Grâce à son oeil expert (étant elle-même cinéaste d’animation), Saint-Pierre apporte pour chacune des oeuvres une note biographique sur la réalisatrice, un résumé et une analyse du contexte de production du film. Elle ne manque pas également de mettre en exergue le caractère féministe des oeuvres d’un point de vue tant théorique qu’esthétique. Ce dernier point est d’ailleurs essentiel, car il situe l’ouvrage comme une production résolument universitaire, malgré les tentatives de vulgarisation.

La loi douce-amère des institutions

En tant que chercheuse féministe oeuvrant dans le même domaine que Saint-Pierre, je me suis souvent interrogée sur l’absence d’analyses intersectionnelles et décoloniales quant aux rapports de domination à l’oeuvre dans le secteur de la production cinématographique au Québec et en particulier dans une institution comme l’ONF. Pourtant, tel que le mentionne l’auteure à la page 108, « la domination n’est pas uniquement le produit du genre, mais elle résulte aussi de la classe et de la race [et des dynamiques coloniales] ». Bien qu’elle fasse référence aux différentes perspectives féministes, son étude adopte plutôt une approche matérialiste à l’égard du statut conféré aux créatrices au sein de l’institution.
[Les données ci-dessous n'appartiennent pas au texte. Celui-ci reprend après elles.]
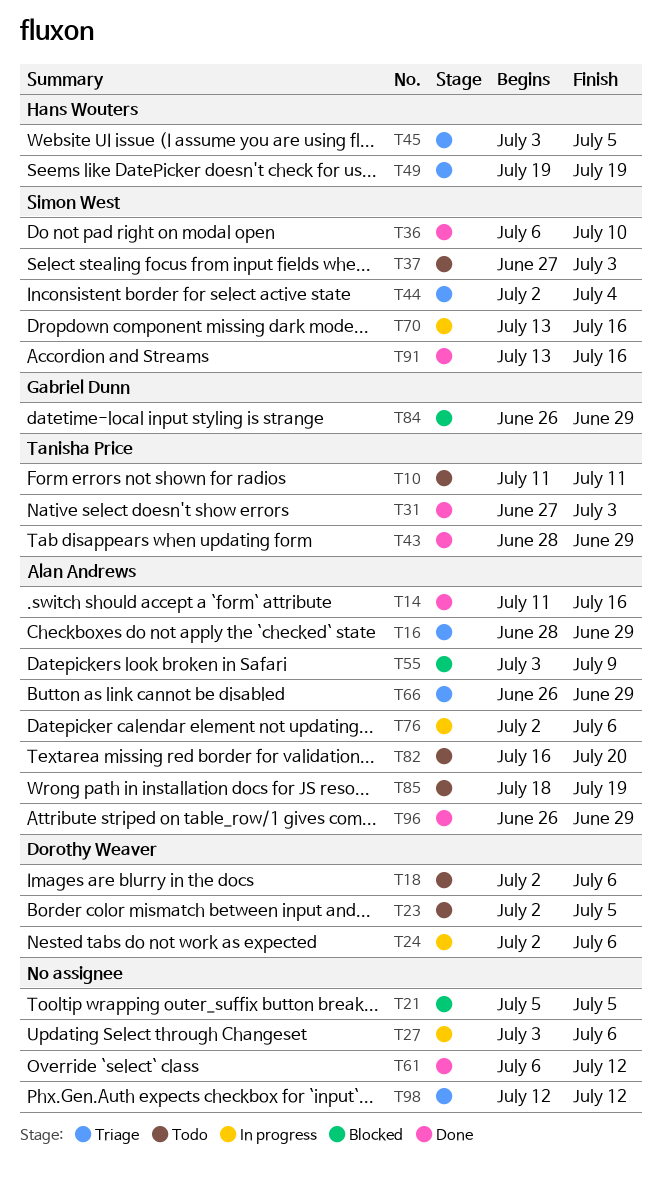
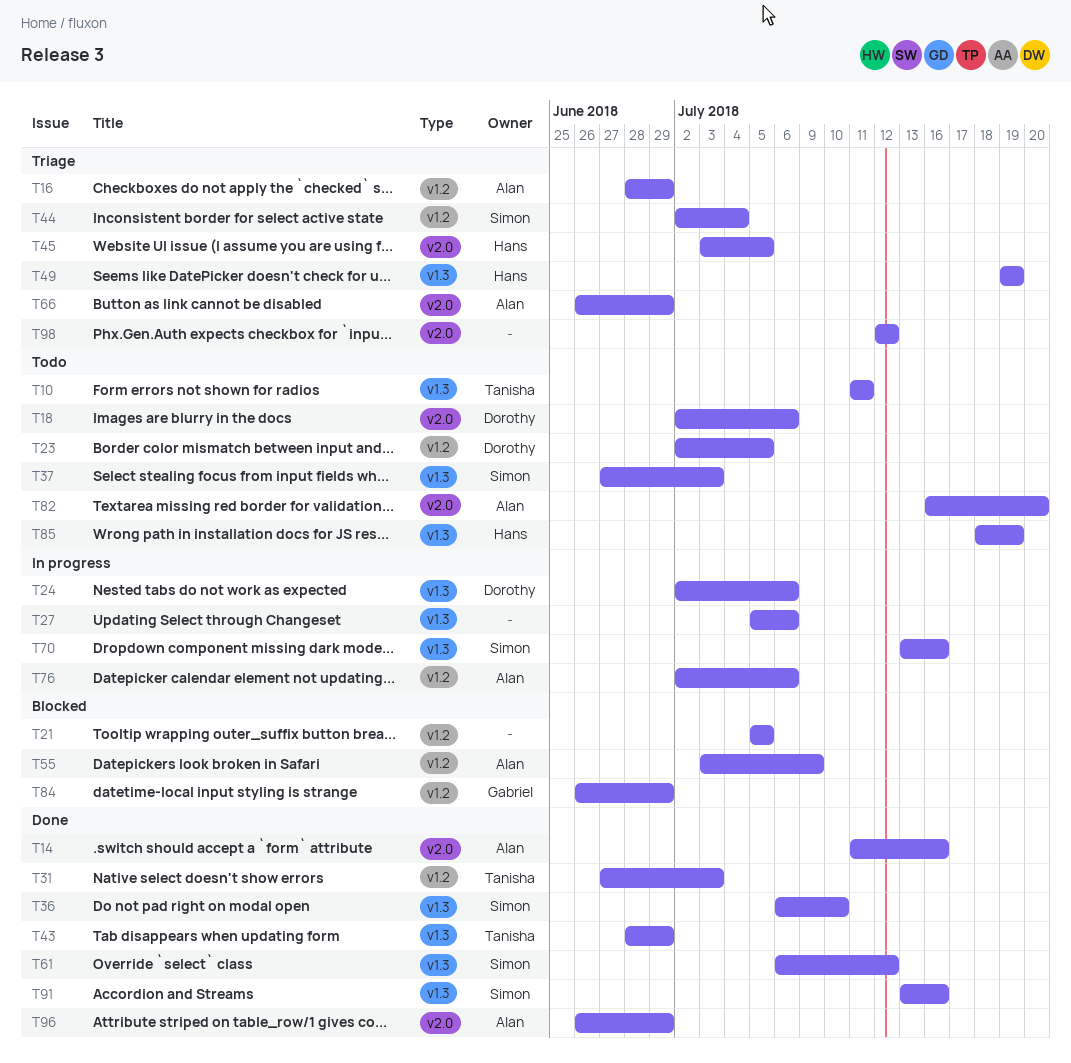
T27, start: Jul 3 -> Jul 5
T61, owner: none -> Simon West
T85, owner: Alan Andrews -> Hans Wouters

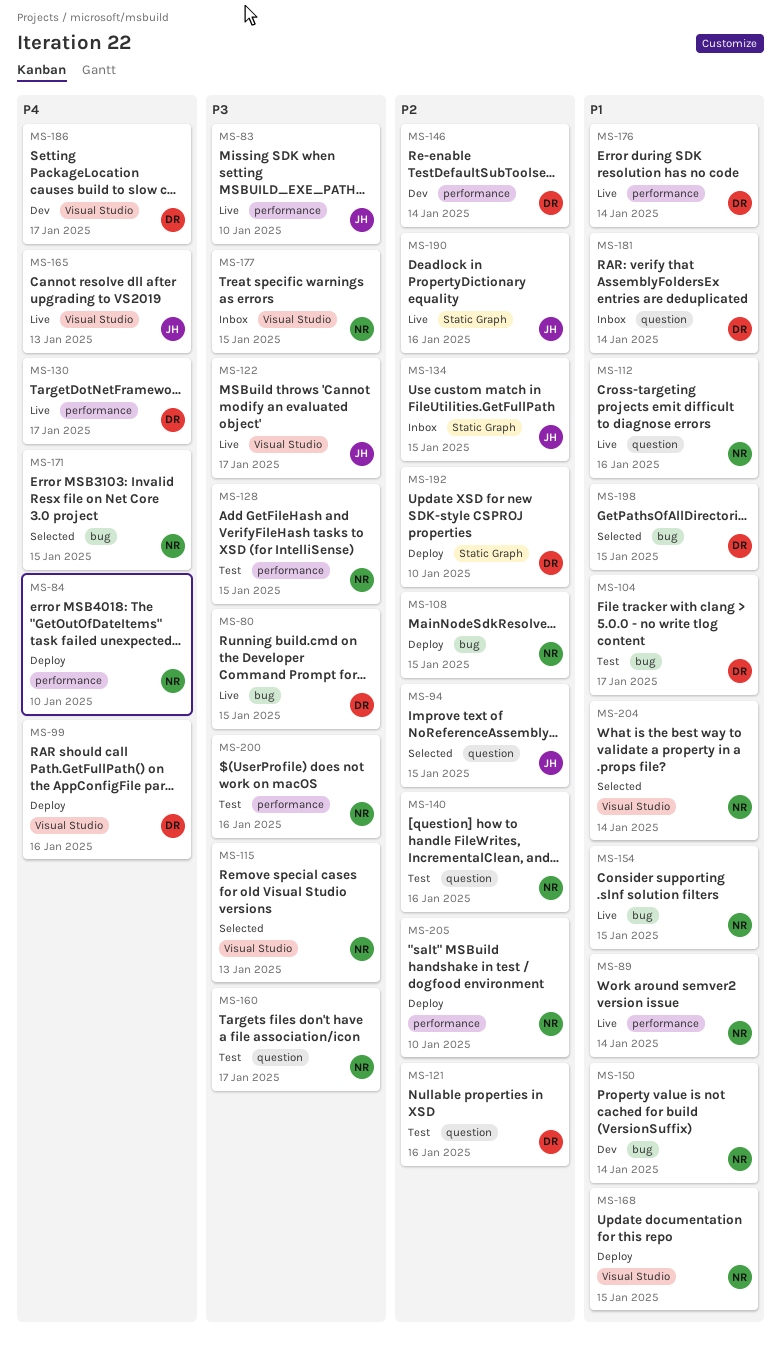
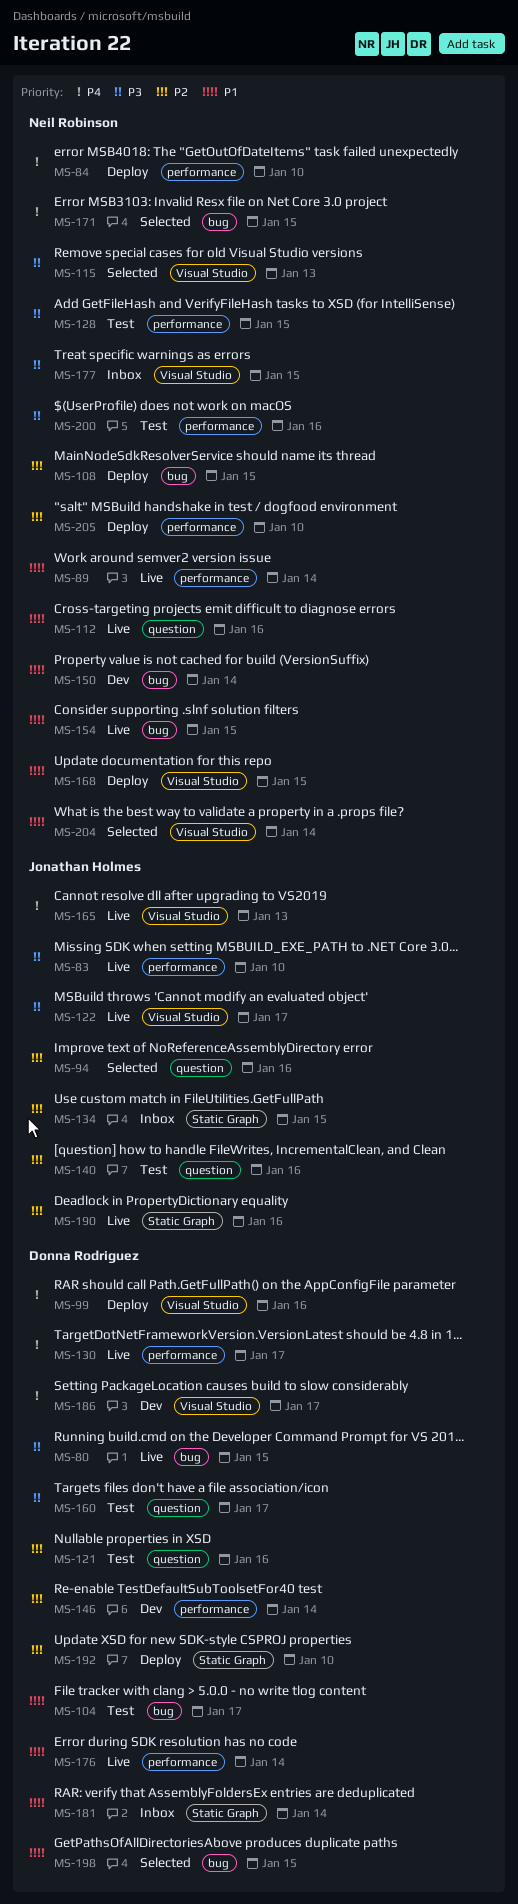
MS-94, due: Jan 15 -> Jan 16
MS-140, owner: Neil Robinson -> Jonathan Holmes
MS-160, owner: Neil Robinson -> Donna Rodriguez
MS-181, label: question -> Static Graph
Centre de tous les regards, la réputation de l’ONF n’est plus à faire. Elle a notamment suscité la curiosité et la passion de nombreux chercheurs et chercheuses qui délaisseront en grande partie la production indépendante au Québec (et bien évidemment surtout celle des femmes). Nous pouvons alors aisément nous demander ce qui caractérise réellement « l’effacement » (p. 17) historique des pionnières de l’ONF. En effet, nous sommes plusieurs à écrire activement sur l’invisibilisation des femmes dans les circuits artistiques. Mais force est de constater que nous avons probablement usé maintes et maintes fois de cette terminologie pour englober toutes les expériences vécues par les femmes sans nécessairement faire preuve d’un regard critique. Or, il s’agit aujourd’hui de ne plus faire l’impasse sur la hiérarchisation des fonctions occupées par les femmes dans les industries créatives. Ainsi, pour éviter de tomber dans le piège d’un universalisme naïf, Marie-Josée Saint-Pierre s’attache à discuter des conditions de production des films, ce qui nous permet en tant que lectrices et lecteurs de comprendre l’émergence de cette prise de parole. Celle-ci, en tant que forme d’expression artistique, est largement centrée sur une exploration à la fois collective et individuelle des médiums utilisés. Certaines de ces artistes, comme Caroline Leaf, exploreront à travers leurs films une réflexion sur leurs propres processus de création au sein de l’institution. Cette forme d’art se révèle alors un puissant levier politique pour les animatrices de cette génération. De plus, grâce à une sélection d’archives de l’ONF, il est possible de cerner plus concrètement la manière dont les mesures institutionnelles peuvent, dans certains cas, entraîner une répercussion importante sur la liberté créative des cinéastes (p. 125).

Conclusion

Bien qu’une grande partie de l’ouvrage soit consacrée à une mise en contexte historique et socioculturelle de l’animation et du cinéma féministe de cette période (pour apporter encore une fois la preuve d’une discrimination de genre dans l’histoire), Marie-Josée Saint-Pierre réussit tout de même son pari d’une relecture féministe des oeuvres. Ainsi, les théories féministes mobilisées permettent à un public davantage spécialisé d’approcher ce corpus avec un regard plus attentif aux questions de genre. Cependant, on aurait pu attendre de l’auteure une conclusion moins réformiste et plus critique du modèle économique de parité à l’oeuvre dans l’industrie du cinéma, cela dans l’optique d’ouvrir de nouvelles discussions sur les inégalités engendrées par ce modèle, mais aussi de nous informer du contexte plus récent dans lequel évolue la nouvelle génération de cinéastes d’animation.